I am trying to prove that $\lim_{k\to\infty}\int_{1/k}^k f(x)\,dx$ is not always equal to $\int_0^{\infty}f(x)\,dx$, where $\int_0^{\infty}f(x)\,dx=\lim_{R\to0}\lim_{S\to\infty}\int_R^Sf(x)\,dx$.

It seems that there should be a counterexample where $f(x)\to\infty$ as $x\to0$ and $x\to\infty$ with $\lim_{k\to\infty}\int_{1/k}^kf(x)\,dx=0$ but $\int_0^{\infty}f(x)\,dx$ does not exist.

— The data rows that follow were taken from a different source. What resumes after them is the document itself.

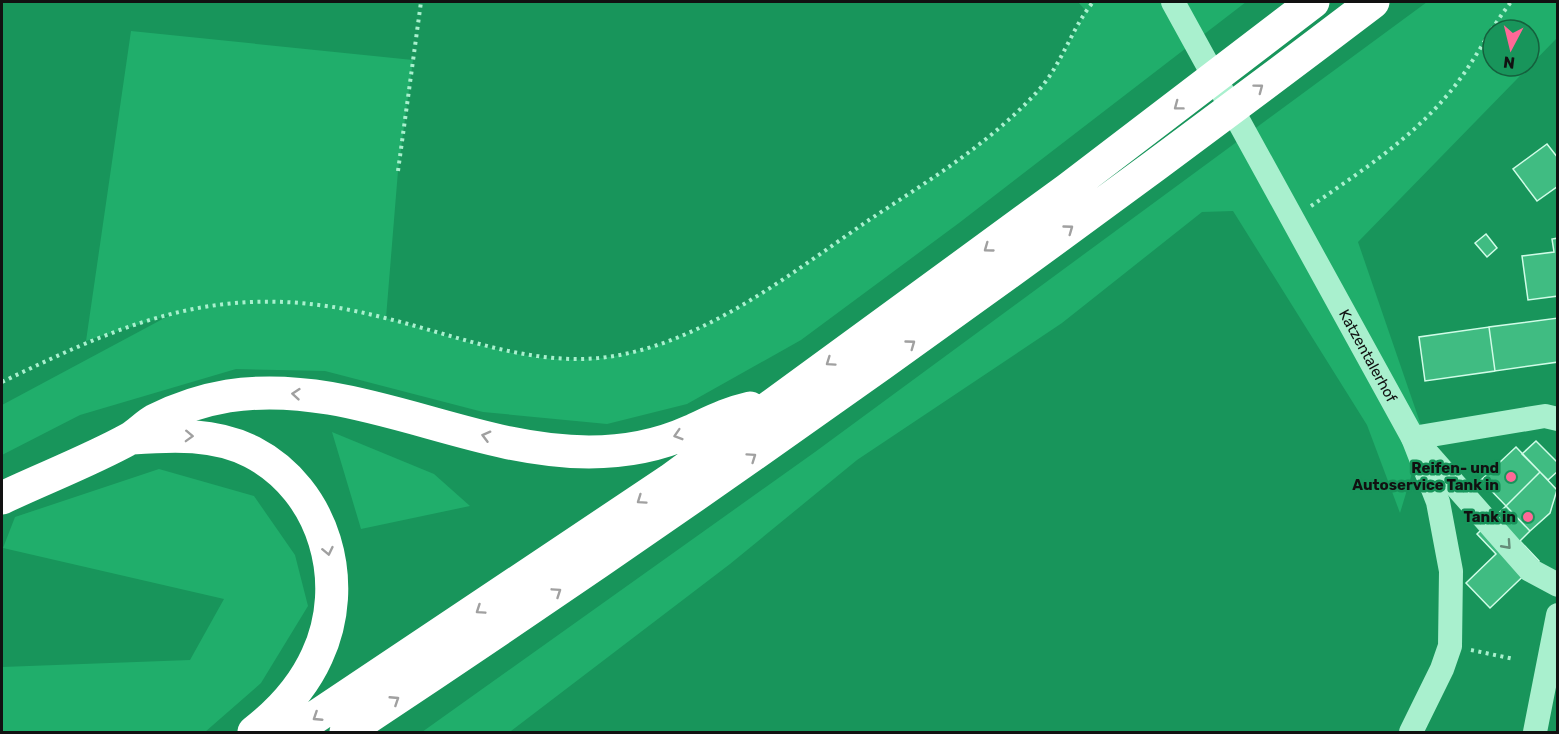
<svg xmlns="http://www.w3.org/2000/svg" width="1559" height="734" viewBox="0 0 1559 734" font-family="Rubik,sans-serif">
<rect width="100%" height="100%" fill="#18955b"/>
<path fill="#20ae6b" fill-rule="evenodd" d="M1078,2H1246L959,223L801,340L687,404L607,424L483,412L325,371L236,369L80,415L2,455V405L172,314L86,341L131,31L413,60L398,171L386,318C455,337 530,367 603,358C705,344 792,272 875,217C932,178 994,142 1040,89C1059,67 1072,37 1086,11Z
M1427,2H1557V38L1358,242L1424,434L1400,513L1367,425L1233,211L1202,212L1062,323L857,460L730,564L511,731L422,732L815,452ZM1493,30H1529V66H1493Z
M332,432L434,474L470,506L361,529Z
M159,469L254,496L295,555L308,606L261,683L205,732H2V667L190,660L224,599L3,548L15,517Z"/>
<path fill="#40bc82" stroke="#d0fce7" stroke-width="1.5" d="M1547,144L1558,158V186L1537,201L1513,169Z
M1486,234L1497,248L1487,257L1475,243Z
M1558,238V296L1528,300L1522,256L1554,252L1552,239Z
M1558,318V362L1495,371L1489,327Z
M1489,327L1495,371L1425,381L1419,337Z
M1536,441L1558,463V471L1548,480L1522,454Z
M1516,447L1540,472L1506,506L1481,480Z
M1540,472L1557,490L1550,513L1530,531L1506,506Z
M1506,506L1530,531L1520,541L1539,561L1490,608L1466,583L1496,554L1477,534Z"/>
<g fill="none" stroke-linecap="round" stroke-linejoin="round">
<path stroke="#a9f0ce" stroke-width="4" stroke-dasharray="3 4.5" stroke-linecap="butt" d="M398,171L421,2
M1311,206C1360,172 1411,139 1449,93C1473,65 1489,30 1511,2
M2,382C138,316 232,278 385,318C447,333 509,358 574,359C682,361 784,278 869,220C928,181 989,144 1037,92C1062,65 1071,29 1093,2
M1471,650L1514,659"/>
<g stroke="#a9f0ce" stroke-width="24">
<path id="s1" d="M1173,2L1413,438L1438,502L1451,571L1450,646L1442,669L1411,732"/>
<path d="M1413,438L1545,416L1558,419"/>
<path d="M1425,451L1530,570L1558,585"/>
<path d="M1535,732L1558,615"/>
</g>
<path stroke="#fff" stroke-width="33" d="M132,438C173,435 215,433 252,452C325,490 351,583 317,656C303,687 280,712 254,732
M2,498C44,478 89,461 129,439C138,434 146,425 155,420C177,409 204,400 228,396C353,377 466,452 589,452C623,452 660,445 691,431C711,422 728,413 750,408
M293,732L670,480L1068,189L1313,2
M346,732C697,500 1039,256 1373,2"/>
</g>
<defs><path id="oneway-chevron" d="M-2-3.5L2.5 0L-2 3.5" fill="none" stroke-width="1.6" stroke-linecap="round" stroke-linejoin="round" transform="scale(1.5)"/></defs>
<g stroke="#a0a0a0">
<use href="#oneway-chevron" transform="translate(1259 88) rotate(-37)"/>
<use href="#oneway-chevron" transform="translate(1178 106) rotate(143)"/>
<use href="#oneway-chevron" transform="translate(1069 229) rotate(-36)"/>
<use href="#oneway-chevron" transform="translate(988 248) rotate(144)"/>
<use href="#oneway-chevron" transform="translate(911 344) rotate(-36)"/>
<use href="#oneway-chevron" transform="translate(830 362) rotate(145)"/>
<use href="#oneway-chevron" transform="translate(296 394) rotate(-175)"/>
<use href="#oneway-chevron" transform="translate(678 435) rotate(163)"/>
<use href="#oneway-chevron" transform="translate(189 436) rotate(2)"/>
<use href="#oneway-chevron" transform="translate(486 436) rotate(-165)"/>
<use href="#oneway-chevron" transform="translate(752 457) rotate(-35)"/>
<use href="#oneway-chevron" transform="translate(641 500) rotate(145)"/>
<use href="#oneway-chevron" transform="translate(328 551) rotate(78)"/>
<use href="#oneway-chevron" transform="translate(557 592) rotate(-34)"/>
<use href="#oneway-chevron" transform="translate(480 610) rotate(146)"/>
<use href="#oneway-chevron" transform="translate(395 700) rotate(-33)"/>
<use href="#oneway-chevron" transform="translate(317 717) rotate(147)"/>
</g>
<use stroke="#658c79" href="#oneway-chevron" transform="translate(1507 545) rotate(48)"/>
<g fill="#ff6897" stroke="#18955b" stroke-width="2">
<circle cx="1511" cy="477" r="6"/>
<circle cx="1528" cy="517" r="6"/>
</g>
<g text-anchor="middle" dominant-baseline="central" stroke-width="5" stroke-linejoin="round" paint-order="stroke">
<g font-size="15" fill="#111" stroke="#18955b">
<text stroke="none"><textPath href="#s1" startOffset="404">Katzentalerhof</textPath></text>
</g>
<g font-size="15" font-weight="bold" fill="#111" stroke="#18955b" text-anchor="end">
<text x="1499" y="468">Reifen- und<tspan x="1499" dy="17">Autoservice Tank in</tspan></text>
<text x="1516" y="517">Tank in</text>
</g>
</g>
<rect width="1559" height="734" fill="none" stroke="#111111" stroke-width="6"/>
<g transform="translate(1511 48) rotate(187)"><circle r="28" fill="#18955b" stroke="#15603d" stroke-width="1.5"/>
<path d="M0-4.5L10 22L0 15L-10 22Z" fill="#ff6897"/>
<text y="-9" font-size="16" font-weight="bold" text-anchor="middle" fill="#111111">N</text>
</g>
</svg>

For example, I tried $f(x)=|\ln x|$, but this does not work since then $\lim_{k\to\infty}\int_{1/k}^k f(x)\,dx$ does not exist.

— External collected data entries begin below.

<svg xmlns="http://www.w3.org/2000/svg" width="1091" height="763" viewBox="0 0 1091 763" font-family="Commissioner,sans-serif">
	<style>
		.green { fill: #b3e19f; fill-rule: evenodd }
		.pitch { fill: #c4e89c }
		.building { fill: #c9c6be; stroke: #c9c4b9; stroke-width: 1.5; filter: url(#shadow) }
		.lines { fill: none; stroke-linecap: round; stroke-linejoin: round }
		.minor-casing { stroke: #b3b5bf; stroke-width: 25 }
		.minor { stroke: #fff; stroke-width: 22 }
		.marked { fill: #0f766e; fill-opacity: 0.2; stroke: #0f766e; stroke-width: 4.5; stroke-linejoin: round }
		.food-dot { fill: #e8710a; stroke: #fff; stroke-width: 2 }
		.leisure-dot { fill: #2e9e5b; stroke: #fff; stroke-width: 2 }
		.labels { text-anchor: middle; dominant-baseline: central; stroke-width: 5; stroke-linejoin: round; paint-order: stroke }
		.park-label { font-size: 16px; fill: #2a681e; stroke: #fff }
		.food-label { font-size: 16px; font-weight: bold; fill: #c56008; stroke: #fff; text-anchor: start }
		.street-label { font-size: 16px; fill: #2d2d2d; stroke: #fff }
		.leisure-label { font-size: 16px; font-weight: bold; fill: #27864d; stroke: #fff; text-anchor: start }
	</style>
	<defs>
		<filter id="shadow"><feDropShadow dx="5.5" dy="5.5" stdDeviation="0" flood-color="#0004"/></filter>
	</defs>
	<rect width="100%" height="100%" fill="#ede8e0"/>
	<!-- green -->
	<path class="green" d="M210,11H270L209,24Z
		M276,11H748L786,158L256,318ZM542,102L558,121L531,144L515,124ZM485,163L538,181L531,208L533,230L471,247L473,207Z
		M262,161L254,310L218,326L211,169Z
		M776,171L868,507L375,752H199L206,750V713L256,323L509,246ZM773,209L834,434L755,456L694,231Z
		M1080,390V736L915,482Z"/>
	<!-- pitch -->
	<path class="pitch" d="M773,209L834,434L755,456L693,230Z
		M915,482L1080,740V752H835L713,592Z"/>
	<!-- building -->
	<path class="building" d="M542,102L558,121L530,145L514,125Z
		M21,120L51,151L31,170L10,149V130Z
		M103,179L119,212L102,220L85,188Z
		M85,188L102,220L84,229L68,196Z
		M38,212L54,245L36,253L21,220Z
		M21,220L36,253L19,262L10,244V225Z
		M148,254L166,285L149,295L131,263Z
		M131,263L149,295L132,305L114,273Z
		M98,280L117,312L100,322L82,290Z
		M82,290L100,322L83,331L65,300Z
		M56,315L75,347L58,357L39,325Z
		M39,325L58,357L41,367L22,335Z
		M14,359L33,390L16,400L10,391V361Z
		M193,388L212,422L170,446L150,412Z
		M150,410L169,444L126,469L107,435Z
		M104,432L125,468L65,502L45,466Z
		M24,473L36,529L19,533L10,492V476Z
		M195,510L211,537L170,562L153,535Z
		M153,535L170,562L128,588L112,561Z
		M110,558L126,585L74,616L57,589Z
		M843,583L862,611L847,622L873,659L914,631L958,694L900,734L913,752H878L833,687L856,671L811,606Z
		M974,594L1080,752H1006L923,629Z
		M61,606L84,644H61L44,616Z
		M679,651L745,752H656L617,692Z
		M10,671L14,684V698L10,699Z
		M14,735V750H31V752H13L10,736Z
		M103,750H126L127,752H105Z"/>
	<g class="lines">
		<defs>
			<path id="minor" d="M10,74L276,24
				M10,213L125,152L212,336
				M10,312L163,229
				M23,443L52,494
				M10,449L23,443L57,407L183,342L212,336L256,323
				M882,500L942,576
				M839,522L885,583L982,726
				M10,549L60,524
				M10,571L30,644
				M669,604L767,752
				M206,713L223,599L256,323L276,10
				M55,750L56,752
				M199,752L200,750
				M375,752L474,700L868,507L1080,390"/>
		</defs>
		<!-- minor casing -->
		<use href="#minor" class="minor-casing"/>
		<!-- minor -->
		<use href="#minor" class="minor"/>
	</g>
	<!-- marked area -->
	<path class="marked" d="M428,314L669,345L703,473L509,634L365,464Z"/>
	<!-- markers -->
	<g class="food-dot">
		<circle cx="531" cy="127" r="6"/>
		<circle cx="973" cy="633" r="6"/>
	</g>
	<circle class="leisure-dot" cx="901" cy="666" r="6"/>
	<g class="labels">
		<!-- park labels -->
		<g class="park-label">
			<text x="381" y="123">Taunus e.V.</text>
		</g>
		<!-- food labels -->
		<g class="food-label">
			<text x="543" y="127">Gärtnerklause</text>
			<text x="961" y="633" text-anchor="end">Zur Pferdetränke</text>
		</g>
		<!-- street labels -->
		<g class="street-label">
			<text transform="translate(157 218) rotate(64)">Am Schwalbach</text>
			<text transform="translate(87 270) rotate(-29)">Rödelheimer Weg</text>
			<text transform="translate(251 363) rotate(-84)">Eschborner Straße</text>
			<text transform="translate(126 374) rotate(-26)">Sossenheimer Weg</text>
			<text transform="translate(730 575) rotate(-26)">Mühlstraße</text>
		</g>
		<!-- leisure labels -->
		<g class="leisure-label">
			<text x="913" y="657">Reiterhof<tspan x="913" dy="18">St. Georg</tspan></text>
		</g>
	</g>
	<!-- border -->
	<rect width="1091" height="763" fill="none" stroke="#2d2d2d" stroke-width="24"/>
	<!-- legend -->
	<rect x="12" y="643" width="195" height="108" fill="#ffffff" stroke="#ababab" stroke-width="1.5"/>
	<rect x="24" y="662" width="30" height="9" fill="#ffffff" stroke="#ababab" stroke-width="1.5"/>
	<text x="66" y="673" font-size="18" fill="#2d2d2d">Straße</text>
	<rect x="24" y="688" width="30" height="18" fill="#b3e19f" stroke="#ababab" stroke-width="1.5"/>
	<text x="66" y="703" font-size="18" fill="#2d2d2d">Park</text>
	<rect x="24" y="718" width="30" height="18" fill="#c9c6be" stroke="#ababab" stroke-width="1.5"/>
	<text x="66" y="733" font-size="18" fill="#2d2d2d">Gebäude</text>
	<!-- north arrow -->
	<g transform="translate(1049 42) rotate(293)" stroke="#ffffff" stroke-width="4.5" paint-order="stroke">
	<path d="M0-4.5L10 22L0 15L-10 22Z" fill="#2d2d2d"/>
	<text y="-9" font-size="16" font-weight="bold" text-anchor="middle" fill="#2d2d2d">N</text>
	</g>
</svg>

For every example I have tried so far, they are the same. Can anyone suggest how to construct a counterexample?

Answer 1

Another example such that $$\lim_{A\to\infty}\int_{1/A}^Af(x)\,dx\neq\int_0^\infty f(x)\,dx.$$ Here $A$ tends to infinity through the real line rather than $\mathbb N$. Let $$f(x)=\begin{cases} \frac1x & x\geq1,\\ -\frac1x & 0<x<1. \end{cases}$$ So $\int_{1/A}^Af(x)\,dx=0$ for $A>1$ but $\int_0^\infty f(x)\,dx$ does not exist.

Answer 2

Let $f$ be any nice continuous function on $[0,1]$ with $f(0)=f(1)$ and $\int_0^{1} f(x) \, dx=0$ but $\int_0^{\frac 1 2} f(x) \, dx\neq 0$. Extend $f$ to a continuous periodic function with period $1$. Then the first limit is $0$ but the second limit does not exist

Answer 3

It's not a coincidence that $\int_0^\infty f$ does not exist in the two counterexamples given - it's easy to see that if $\int_0^\infty$ does exist (according to the definition you gave) then it does equal $\lim\int_{1/k}^kf$.